SAIPAN – Luta Mermaid LLC, the owner of the former MV Luta, will repay the $400,000 in public funds it received from the CNMI government after agreeing to settle the lawsuit filed by the Office of the Attorney General.
The settlement includes the entry of consent judgment, which requires Luta Mermaid's payment to be made in five years.
"The settlement represents a victory for the people of the commonwealth," Attorney General Edward Manibusan said in a statement.
"The Civil Division staff worked hard in obtaining a judgment and to ensure that the individuals who benefited from the loan were held personally accountable," he added.
"With the resolution of the case, the commonwealth will be able to look into their (Luta Mermaid's) personal assets in the event they breached the settlement agreement," the AG said.
"The commonwealth looks forward to the recovery of public funds and we can now put this matter behind us."

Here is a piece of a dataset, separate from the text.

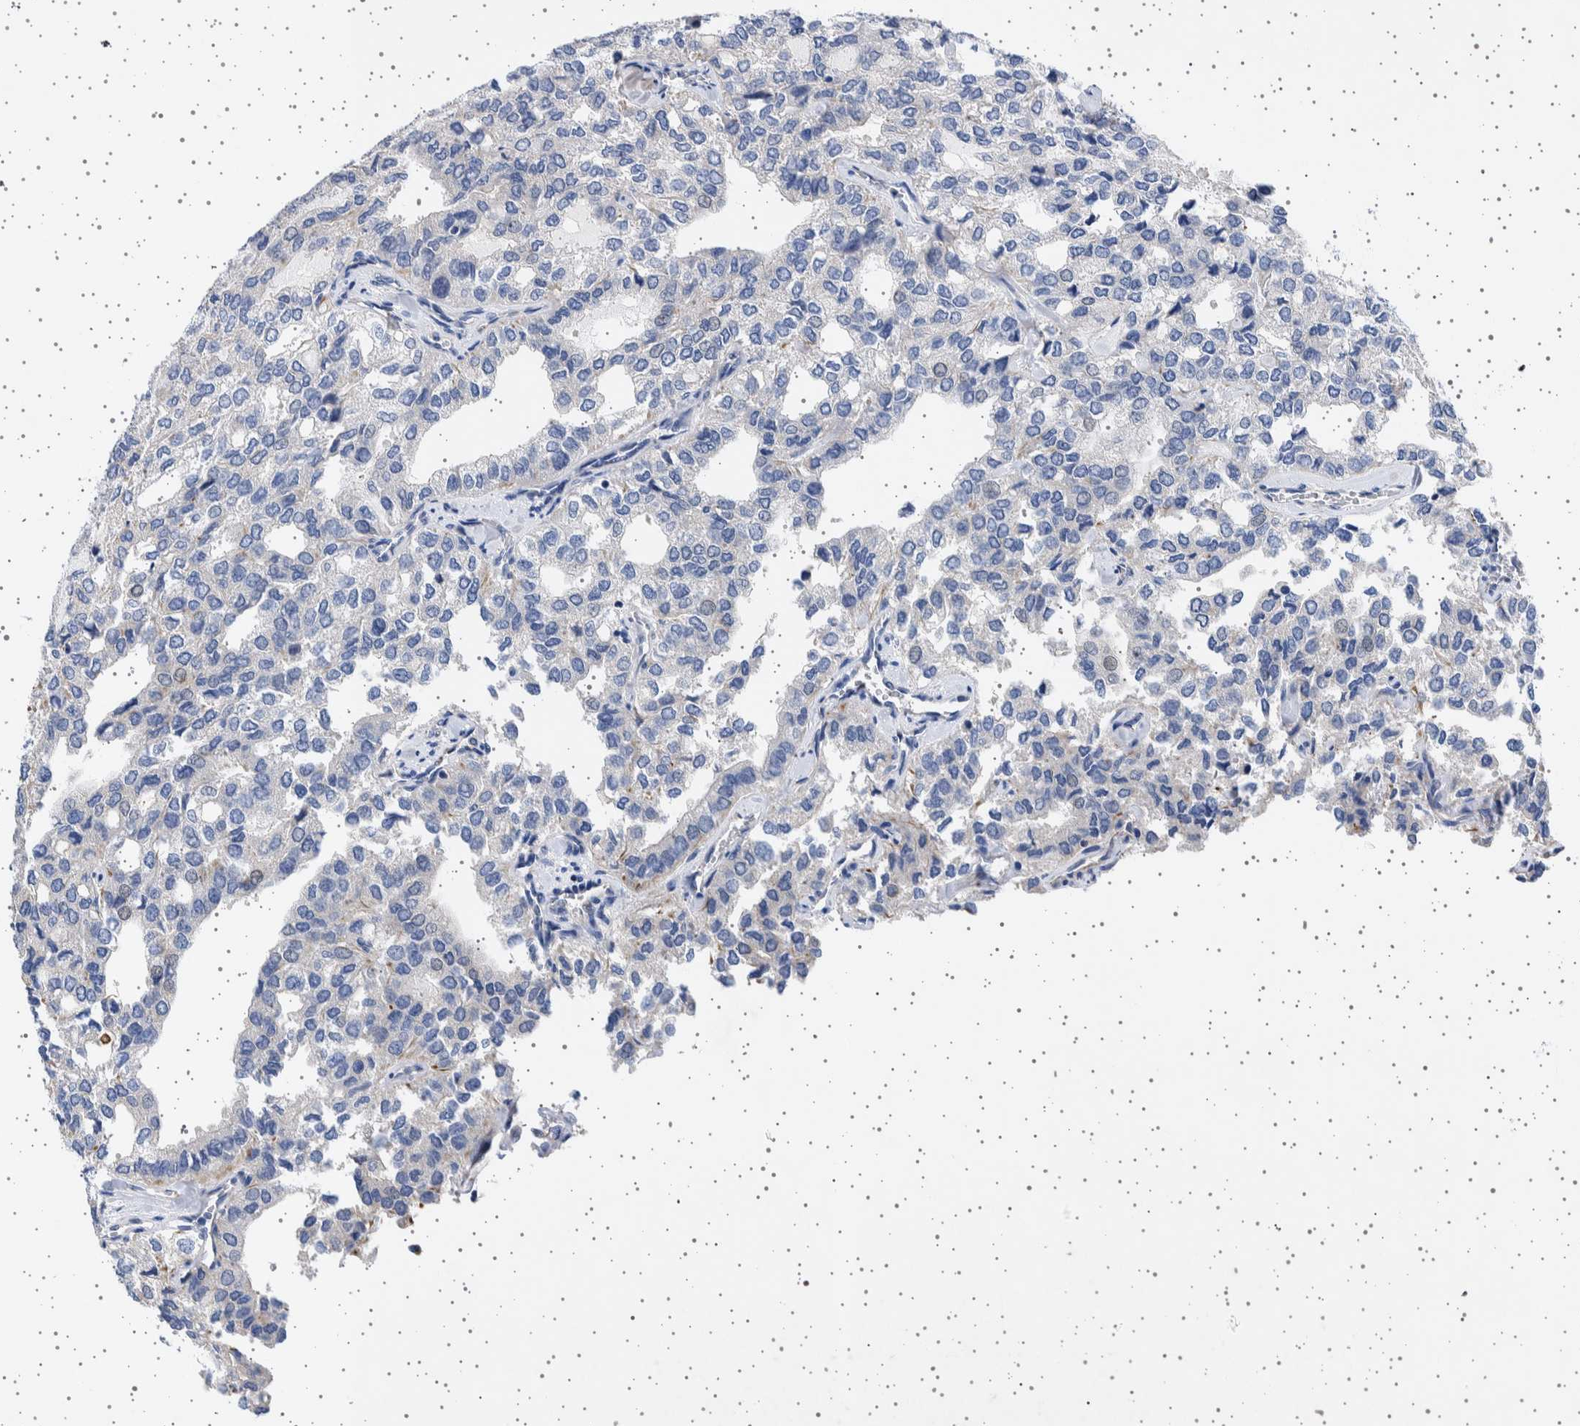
{"staining": {"intensity": "negative", "quantity": "none", "location": "none"}, "tissue": "thyroid cancer", "cell_type": "Tumor cells", "image_type": "cancer", "snomed": [{"axis": "morphology", "description": "Follicular adenoma carcinoma, NOS"}, {"axis": "topography", "description": "Thyroid gland"}], "caption": "Image shows no protein positivity in tumor cells of thyroid cancer (follicular adenoma carcinoma) tissue.", "gene": "SEPTIN4", "patient": {"sex": "male", "age": 75}}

In February 2017, the AG's office, on behalf of the Department of Finance, sued Luta Mermaid LLC for receiving $400,000 in public funds without authorization, wrongful retention of public funds, unjust enrichment and using public funds for personal use.
The officials of Luta Mermaid LLC are Abelina Mendiola, Deron Mendiola, Fidel Mendiola and Fidel Mendiola Jr.
The $400,000 loan to Luta Mermaid LLC was authorized by Resolution 19-3 that was adopted by the Rota Legislative delegation on March 20, 2015.
The funding came from Rota's share of the annual exclusive Saipan casino license fee.
According to the resolution, Luta Mermaid agreed to repay the $400,000 within a year.
On June 29, 2017, the Superior Court dismissed the taxpayer lawsuit filed by John Del Rosario, who sued then-Finance Secretary Larissa Larson for releasing government funds to Luta Mermaid.
In exchange for the dismissal of the lawsuit, the commonwealth agreed that Rota Legislative Delegation Resolution 19-3 was not a proper source of authority for public funds transfer.
The commonwealth also agreed that Finance "shall adopt standard procedures to ensure that an incident like this never happens again."
Del Rosario filed his lawsuit in May 2016 against Larson and then-Lt. Gov. Victor Hocog who, as a senator, was a member of the Rota delegation that adopted Resolution 19-3.
In December 2016, the Superior Court dismissed Del Rosario's claims against Hocog, saying his conduct as a senator was covered by legislative immunity.